-------- Data to use
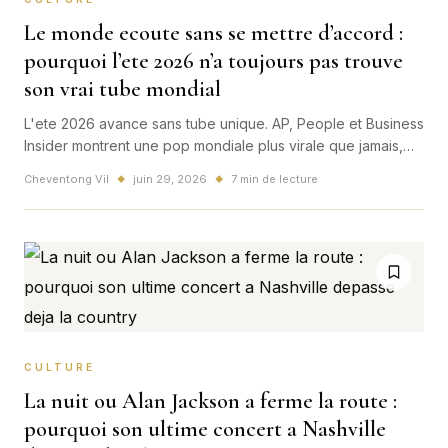
Le monde ecoute sans se mettre d’accord :
pourquoi l’ete 2026 n’a toujours pas trouve
son vrai tube mondial
L'ete 2026 avance sans tube unique. AP, People et Business
Insider montrent une pop mondiale plus virale que jamais,
mais aussi beaucoup plus fragmentee.
Cheventong Vil
juin 29, 2026
7 min de lecture
◆
◆
CULTURE
La nuit ou Alan Jackson a ferme la route :
pourquoi son ultime concert a Nashville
----------------
> About this exercise:
Beginning with the line that contains "Cheventong Vil", restate word for word each line through the last one in the data, and write nothing more.

> Response area:
Cheventong Vil
juin 29, 2026
7 min de lecture
◆
◆
CULTURE
La nuit ou Alan Jackson a ferme la route :
pourquoi son ultime concert a Nashville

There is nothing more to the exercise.